For the state, this creates a paradox. A less centralized cartel can be more chaotic and more lethal locally. For the criminal market, the effect would be reconfiguration. Rival groups would attempt to reclaim territories. But agreements would also emerge: CJNG cells could negotiate independently. The cartel’s power would cease to be vertical and become territorial.
An uncertain future
Rather than collapse, the removal of El Mencho will open a process of internal redefinition. The cartel was built around a personal authority that resolved disputes, authorized expansion, and set limits on violence; without that arbitral figure, the organization must find a new principle of cohesion.
The outcome will depend on which type of legitimacy prevails: The dynastic one embodied by Juan Carlos Valencia Gonzalez, potentially hardening the military profile; the organizational legitimacy associated with operators like Ricardo Ruiz Velasco, favoring administrative continuity; the territorial legitimacy represented by regional bosses such as Audias Flores Silva, pushing toward plaza autonomy; or the financial legitimacy linked to broader economic structures like those of Heraclio Guerrero.

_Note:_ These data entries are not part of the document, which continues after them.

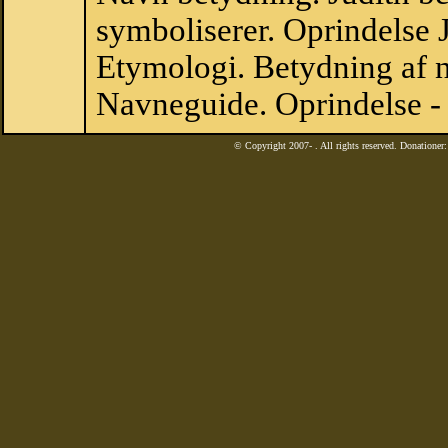
symboliserer. Oprindelse
Etymologi. Betydning af n
Navneguide. Oprindelse -
© Copyright 2007-
. All rights reserved. Donatione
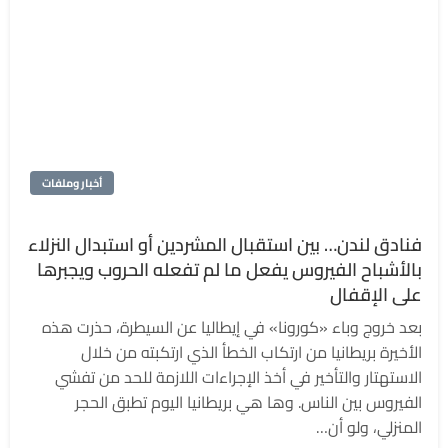
أخبار وملفات
فنادق لندن… بين استقبال المشردين أو استبدال النزلاء
بالأشباح الفيروس يفعل ما لم تفعله الحروب ويجبرها
على الإقفال
بعد خروج وباء «كورونا» في إيطاليا عن السيطرة، حذرت هذه
الأخيرة بريطانيا من ارتكاب الخطأ الذي ارتكبته من خلال
الاستهتار والتأخير في أخذ الإجراءات اللازمة للحد من تفشي
الفيروس بين الناس. وها هي بريطانيا اليوم تطبق الحجر
المنزلي، ولو أن…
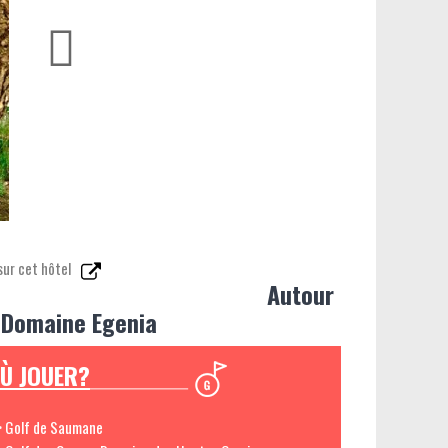
sur cet hôtel
Autour
 Domaine Egenia
Ù JOUER?
> Golf de Saumane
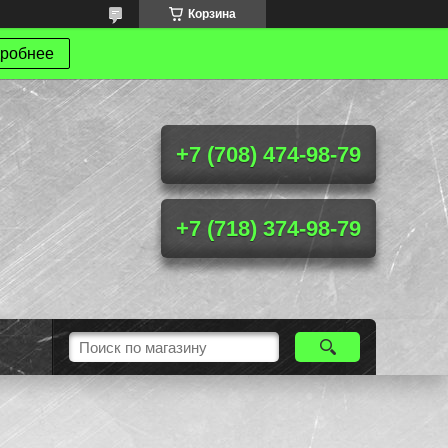
Корзина
робнее
+7 (708) 474-98-79
+7 (718) 374-98-79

In practice, the cartel would not disappear, but it would cease behaving as a single command and transform — gradually or abruptly — into a network of negotiated powers. The real change would not be the loss of criminal capacity, but the loss of predictability: Less centralized strategy, more local decision-making, and therefore a landscape in which violence could become irregular, fragmented, and harder for authorities and rivals to anticipate.
For now, and as noted by the local newspaper La Vanguardia, Mexican and U.S. authorities believe the most likely short-term scenario is a period of instability while a new balance of power is defined. The organization still retains financial resources, weaponry, and international presence, so its weakening will not be immediate.